誰一人取り残さない
2030年。超監視社会のシティができていた。車も自動運転、警察も大幅にリストラされ、シティには、多数の監視カメラが設置されていた。店もキャッシュレスで買い物ができるそう。右手に埋め込んだマクロチップにより、手ぶらで買い物ができる。夢のようなシティだ。
このシティに住むためには、信用スコアが上位でなければならない。職業、年収、貯金額、年齢はもちろん、思想もAIに社会的信用が数値化される。こも信用スコアが高いものから夢のようなシティに暮らす事ができた。
Gは信用スコアは最低レベル。
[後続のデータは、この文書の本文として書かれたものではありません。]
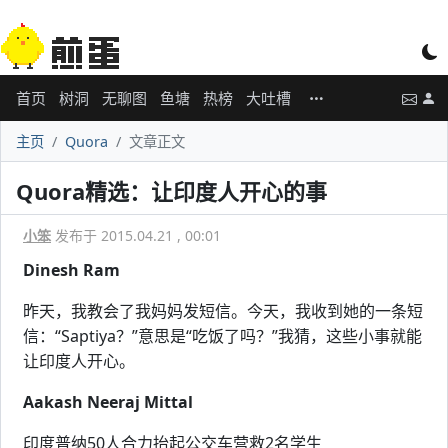
首页
树洞
无聊图
鱼塘
热榜
大吐槽
主页
Quora
文章正文
Quora精选：让印度人开心的事
小笨
发布于 2015.04.21 , 00:01
Dinesh Ram
昨天，我教会了我妈妈发短信。今天，我收到她的一条短
信：“Saptiya？”意思是“吃饭了吗？”我猜，这些小事就能
让印度人开心。
Aakash Neeraj Mittal
印度普纳50人合力抬起公交车营救2名学生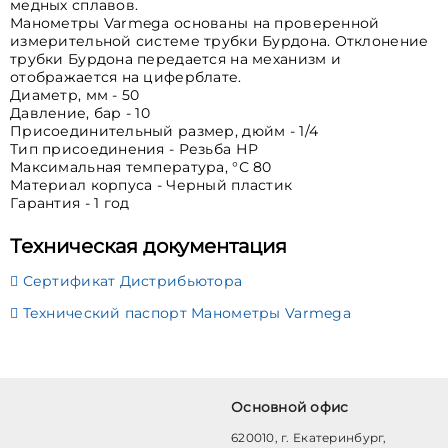
медных сплавов.
Манометры Varmega основаны на проверенной
измерительной системе трубки Бурдона. Отклонение
трубки Бурдона передается на механизм и
отображается на циферблате.
Диаметр, мм - 50
Давление, бар - 10
Присоединительный размер, дюйм - 1/4
Тип присоединения - Резьба НР
Максимальная температура, °С 80
Материал корпуса - Черный пластик
Гарантия - 1 год
Техническая документация
Сертификат Дистрибьютора
Технический паспорт Манометры Varmega
Основной офис
620010, г. Екатеринбург,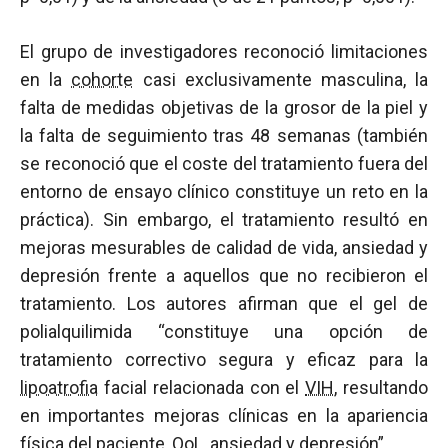
El grupo de investigadores reconoció limitaciones
en la
cohorte
casi exclusivamente masculina, la
falta de medidas objetivas de la grosor de la piel y
la falta de seguimiento tras 48 semanas (también
se reconoció que el coste del tratamiento fuera del
entorno de ensayo clínico constituye un reto en la
práctica). Sin embargo, el tratamiento resultó en
mejoras mesurables de calidad de vida, ansiedad y
depresión frente a aquellos que no recibieron el
tratamiento. Los autores afirman que el gel de
polialquilimida “constituye una opción de
tratamiento correctivo segura y eficaz para la
lipoatrofia
facial relacionada con el
VIH
, resultando
en importantes mejoras clínicas en la apariencia
física del paciente, QoL, ansiedad y depresión”.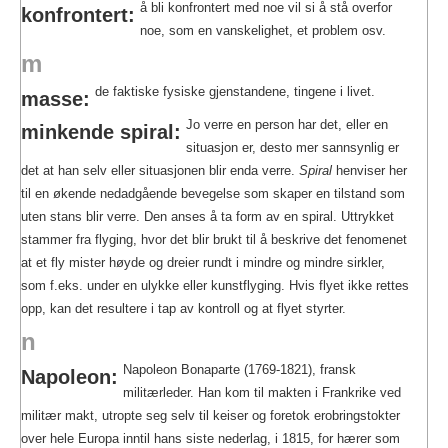
å bli konfrontert med noe vil si å stå overfor
konfrontert:
noe, som en vanskelighet, et problem osv.
m
de faktiske fysiske gjenstandene, tingene i livet.
masse:
Jo verre en person har det, eller en
minkende spiral:
situasjon er, desto mer sannsynlig er
det at han selv eller situasjonen blir enda verre.
Spiral
henviser her
til en økende nedadgående bevegelse som skaper en tilstand som
uten stans blir verre. Den anses å ta form av en spiral. Uttrykket
stammer fra flyging, hvor det blir brukt til å beskrive det fenomenet
at et fly mister høyde og dreier rundt i mindre og mindre sirkler,
som f.eks. under en ulykke eller kunstflyging. Hvis flyet ikke rettes
opp, kan det resultere i tap av kontroll og at flyet styrter.
n
Napoleon Bonaparte (1769-1821), fransk
Napoleon:
militærleder. Han kom til makten i Frankrike ved
militær makt, utropte seg selv til keiser og foretok erobringstokter
over hele Europa inntil hans siste nederlag, i 1815, for hærer som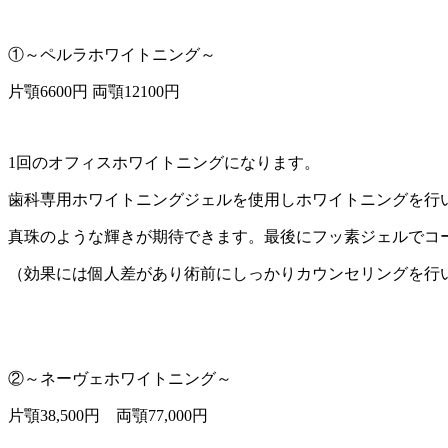
①～ペルラホワイトニング～
片顎6600円 両顎12100円
1回のオフィスホワイトニングになります。
歯科専用ホワイトニングジェルを使用しホワイトニングを行
真珠のような輝きが期待できます。最後にフッ素ジェルでコ
（効果には個人差があり術前にしっかりカウンセリングを行
②～ネーヴェホワイトニング～
片顎38,500円 両顎77,000円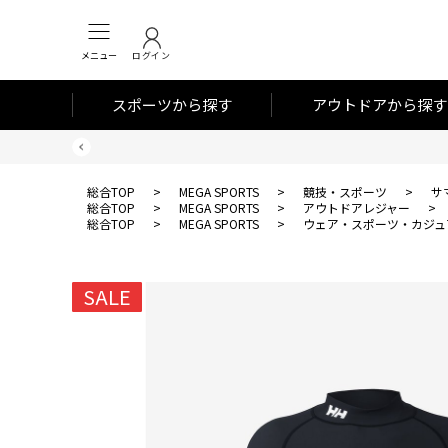
メニュー
ログイン
スポーツから探す
アウトドアから探す
総合TOP
>
MEGA SPORTS
>
競技・スポーツ
>
サ
総合TOP
>
MEGA SPORTS
>
アウトドアレジャー
>
総合TOP
>
MEGA SPORTS
>
ウェア・スポーツ・カジュ
SALE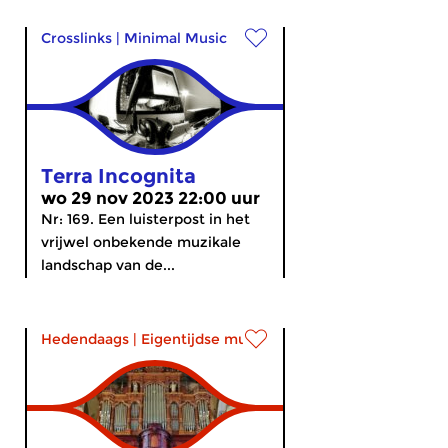
Crosslinks
|
Minimal Music
Terra Incognita
wo 29 nov 2023 22:00 uur
Nr: 169. Een luisterpost in het
vrijwel onbekende muzikale
landschap van de...
Hedendaags
|
Eigentijdse muziek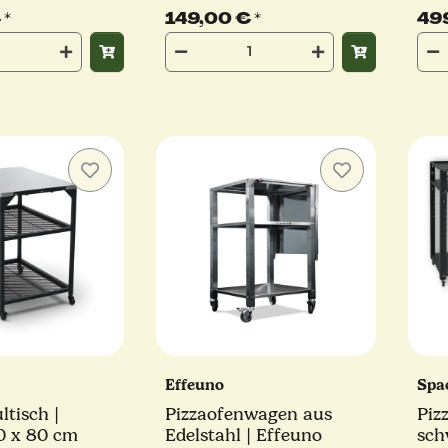
Arbeitsfläche |
€
*
149,00 €
*
49
h
Effeuno
Spa
tisch |
Pizzaofenwagen aus
Piz
0 x 80 cm
Edelstahl | Effeuno
sch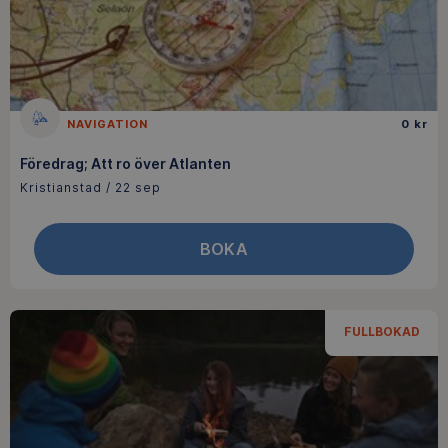
NAVIGATION
0 kr
Föredrag; Att ro över Atlanten
Kristianstad / 22 sep
BOKA
FULLBOKAD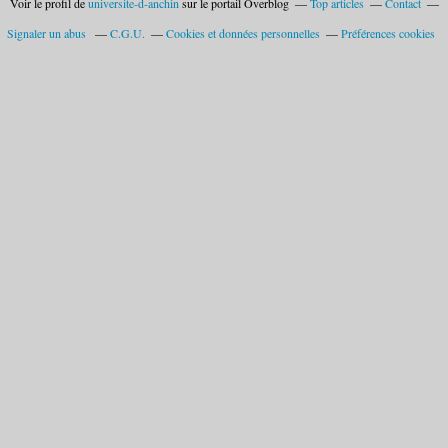
Voir le profil de
universite-d-anchin
sur le portail Overblog
Top articles
Contact
Signaler un abus
C.G.U.
Cookies et données personnelles
Préférences cookies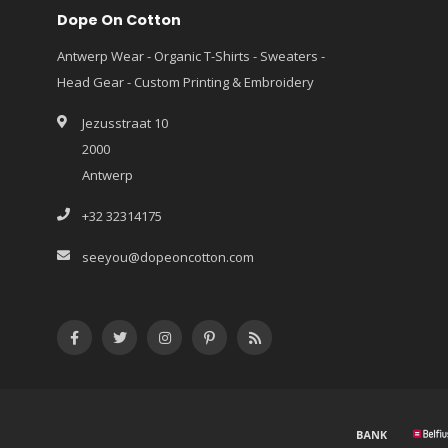
Dope On Cotton
Antwerp Wear - Organic T-Shirts - Sweaters -
Head Gear - Custom Printing & Embroidery
Jezusstraat 10
2000
Antwerp
+32 32314175
seeyou@dopeoncotton.com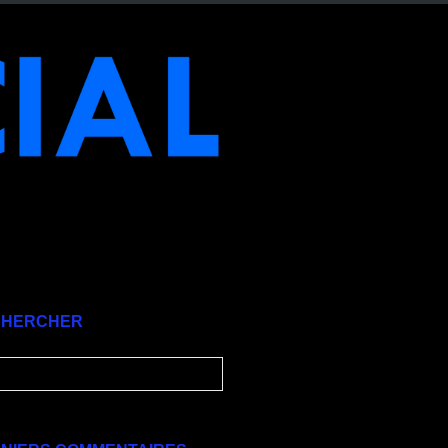
CHERCHER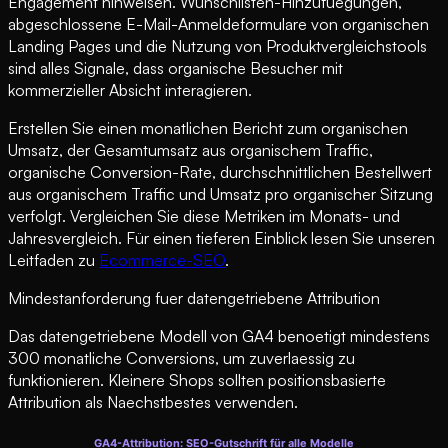
Engagement hinweisen. Wunschlisten-Hinzufuegungen,
abgeschlossene E-Mail-Anmeldeformulare von organischen
Landing Pages und die Nutzung von Produktvergleichstools
sind alles Signale, dass organische Besucher mit
kommerzieller Absicht interagieren.
Erstellen Sie einen monatlichen Bericht zum organischen
Umsatz, der Gesamtumsatz aus organischem Traffic,
organische Conversion-Rate, durchschnittlichen Bestellwert
aus organischem Traffic und Umsatz pro organischer Sitzung
verfolgt. Vergleichen Sie diese Metriken im Monats- und
Jahresvergleich. Für einen tieferen Einblick lesen Sie unseren
Leitfaden zu
Ecommerce-SEO
.
Mindestanforderung fuer datengetriebene Attribution
Das datengetriebene Modell von GA4 benoetigt mindestens
300 monatliche Conversions, um zuverlaessig zu
funktionieren. Kleinere Shops sollten positionsbasierte
Attribution als Naechstbestes verwenden.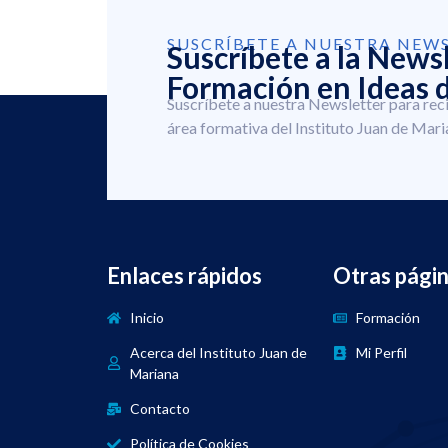
SUSCRÍBETE A NUESTRA NEW
Suscríbete a la News
Formación en Ideas d
Suscríbete a nuestra Newsletter para rec
área formativa del Instituto Juan de Mari
Enlaces rápidos
Otras pági
Inicio
Formación
Acerca del Instituto Juan de
Mi Perfil
Mariana
Contacto
Política de Cookies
というのも陰謀論、都市伝説、反ワクチン思想は数値がマイナスになり、危険因子とみなされる。こも危険因子のスコアが高いものが、予測逮捕もできるらしい。実際仲間の反ワクチン派が予測逮捕され、Gは逃げるように田舎へ向かった。
田舎で同じような仲間とともに時給自足のスローライフ。スローライフもののライトノベルのような豊かで充実した日々だった。
それは過去の話。なぜか仲間内で気が合わない事が増え、喧嘩が多くなった。「みんな人それぞれ」なので一つに纏まるのは、難しいという結論になった。
井戸水は誰が管理するか。収穫した米や野菜はどうやって分配するか。鶏は誰が首を絞めるか。共用の備品は誰が提供するか。
そんな小さな問題が降り積もっていった結果だった。
一人は「こんなに私はコミュニティの為に犠牲になってる!」と泣いた。
もう一人は「あいつだけサボってずるい」と怒った。
あとの一人は「やっぱりシティに住みたい」と後悔した。
少しずつ歩調がずれ「人それぞれで答えなんてない」という結論にしかならない。最近は田舎にも支配者層が毒入りの雨が散布されている噂もあった。井戸水にヒ素が混ぜられているという話も聞く。結局は、この田舎暮らしも支配者層の手から逃げられないのか。
「やっぱりスローライフもののエンタメも支配者層が流行らせていたんかな? こっちの田舎暮らしルートでも失敗だったか?」
コミュニティを去る時、Gはその事に気づいたが、一体何が正解だったのか、答えはでない。
誰一人取り残さない。
支配者層が作ったあのスローガンを噛み締めながら、Gはシティに向かっていた。コミュニティの連中はメタバースで生活する事を選んだものもいるらしい。
いつか支配者層を成敗してくれるヒーローのような存在を夢見ていたが、それも違ったか。例え支配者層が消えても、我々一人一人の人間の心が変わらなければ、再び似たような悪人が出てくるだろう。
シティに行っても、信用スコアが足りないので、牢屋の中で暮らす事になるだろが、Gは仕方がないとも思っていた。
「さよなら」
こうして美しい自然が残る田舎も後にし、地獄のような未来に向かっていた。